# Mitutoyo 10" Height Gauge



## roadie33 (Nov 12, 2015)

I picked up this Mitutoyo 10" Height Gauge and need to find the Carbide scribe that attaches.
Anyone know what model it is and where to find a scribe to fit it?

Thanks


----------



## roadie33 (Nov 12, 2015)

Sorry I guess some Pics would help. LOL


----------



## David VanNorman (Nov 13, 2015)

I would think one like the starret would fit. The clamp might be the problem if there is one.


----------



## kd4gij (Nov 13, 2015)

Looks like you need the clamp also.
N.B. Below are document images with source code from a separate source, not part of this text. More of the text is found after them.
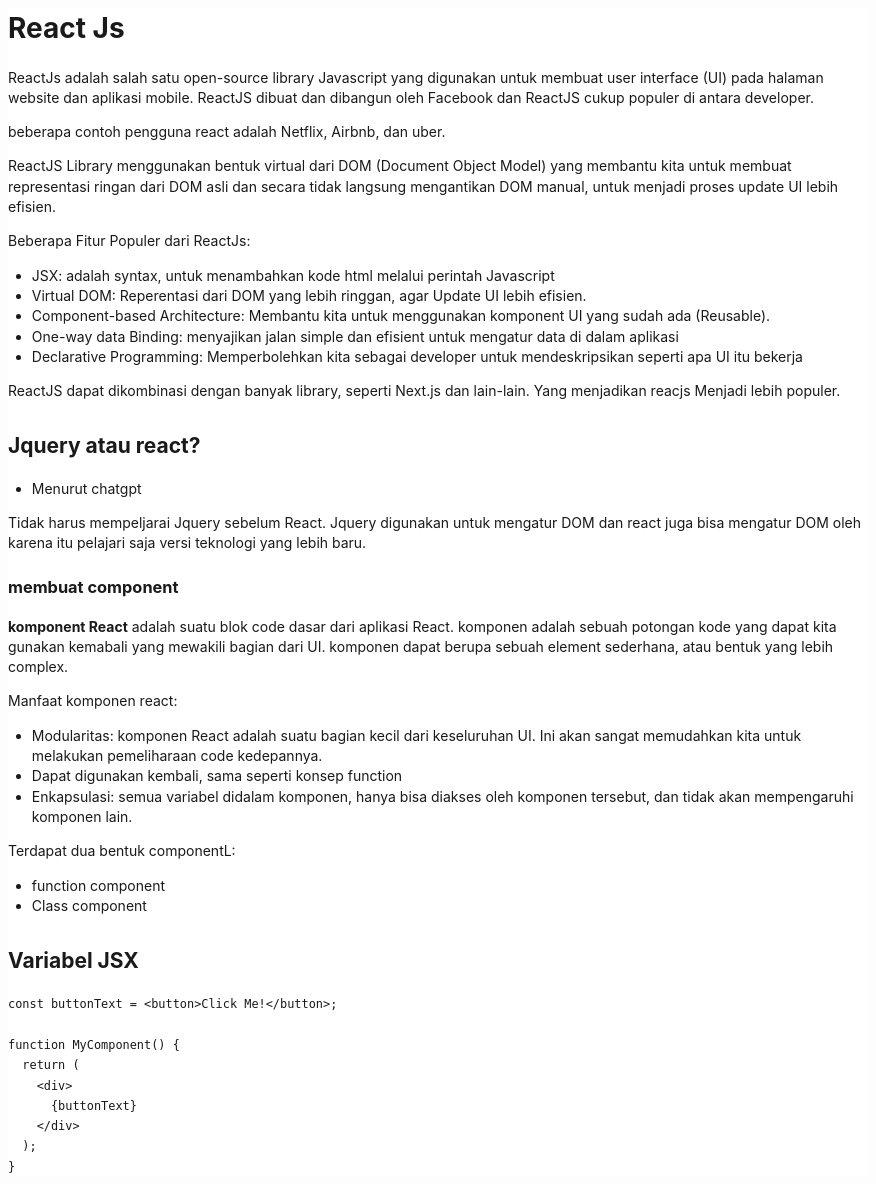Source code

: # React Js


ReactJs adalah salah satu open-source library Javascript yang digunakan untuk membuat user interface (UI) pada halaman website dan aplikasi mobile. ReactJS dibuat dan dibangun oleh Facebook dan ReactJS cukup populer di antara developer.

beberapa contoh pengguna react adalah Netflix, Airbnb, dan uber. 

ReactJS Library menggunakan bentuk virtual dari DOM (Document Object Model) yang membantu kita untuk membuat representasi ringan dari DOM asli dan secara tidak langsung mengantikan DOM manual, untuk menjadi proses update UI lebih efisien.

Beberapa Fitur Populer dari ReactJs:
- JSX: adalah syntax, untuk menambahkan kode html melalui perintah Javascript
- Virtual DOM: Reperentasi dari DOM yang lebih ringgan, agar Update UI lebih efisien.
- Component-based Architecture: Membantu kita untuk menggunakan komponent UI yang sudah ada (Reusable). 
- One-way data Binding: menyajikan jalan simple dan efisient untuk mengatur data di dalam aplikasi
- Declarative Programming: Memperbolehkan kita sebagai developer untuk mendeskripsikan seperti apa UI itu bekerja

ReactJS dapat dikombinasi dengan banyak library, seperti Next.js dan lain-lain. Yang menjadikan reacjs Menjadi lebih populer.

## Jquery atau react?
- Menurut chatgpt

Tidak harus mempeljarai Jquery sebelum React. Jquery digunakan untuk mengatur DOM dan react juga bisa mengatur DOM oleh karena itu pelajari saja versi teknologi yang lebih baru.

### membuat component

**komponent React** adalah suatu blok code dasar dari aplikasi React. komponen adalah sebuah potongan kode yang dapat kita gunakan kemabali yang mewakili bagian dari UI. komponen dapat berupa sebuah element sederhana, atau bentuk yang lebih complex.

Manfaat komponen react:

- Modularitas: komponen React adalah suatu bagian kecil dari keseluruhan UI. Ini akan sangat memudahkan kita untuk melakukan pemeliharaan code kedepannya.
- Dapat digunakan kembali, sama seperti konsep function
- Enkapsulasi: semua variabel didalam komponen, hanya bisa diakses oleh komponen tersebut, dan tidak akan mempengaruhi komponen lain.

Terdapat dua bentuk componentL:
- function component
- Class component

## Variabel JSX 

```
const buttonText = <button>Click Me!</button>;

function MyComponent() {
  return (
    <div>
      {buttonText}
    </div>
  );
}

```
They are usually standard..


----------



## Tony Wells (Nov 13, 2015)

I may have a spare (I have a few different ones), and a clamp. Can you give me the dimensions of the boss?

I also have a master parts catalog from Mit, it's several years old, but I can look through it and see if I can ID it for you. I'll be at the shop a little while this evening.


----------



## roadie33 (Nov 13, 2015)

I tried to look it up on Mitutoyo's site but nothing looked like it.

Tony,
The Boss ( I guess that's the stud that sticks out to clamp to), is,
Inch
.255 Thick, .468 High, .765 length

Metric
6.58 Thick, 11.90 High, 19.70 Length

I'd appreciate any part number or help finding one.
It doesn't do any good without it.
Only gave $30 for it.


----------



## Tony Wells (Nov 14, 2015)

Got called in on a urgent matter at the hospital I do work for occasionally and didn't get to look, but I'll be in the shop tomorrow.


----------



## Matthew Gregory (Nov 17, 2015)

This looks virtually identical to my 506 series. I replaced the scribe just a few months back. Part number is 900173. Enco and MSC have them, and I'm pretty sure you can get the clamp from them, as well...


----------



## roadie33 (Nov 18, 2015)

Thanks Mathew, I'll check them out.


----------



## Matthew Gregory (Nov 18, 2015)

My apologies - I think the Mitutoyo service tech I spoke with that helped me identify mine had a typo. Looks like he meant 506 series, not 560. Mine appears to be a 506-208, and yours looks like a comparable version.  Sorry for the confusion. I edited the first post to avoid confusing others.

Love my height gauge, btw. One of my most-used tools.


----------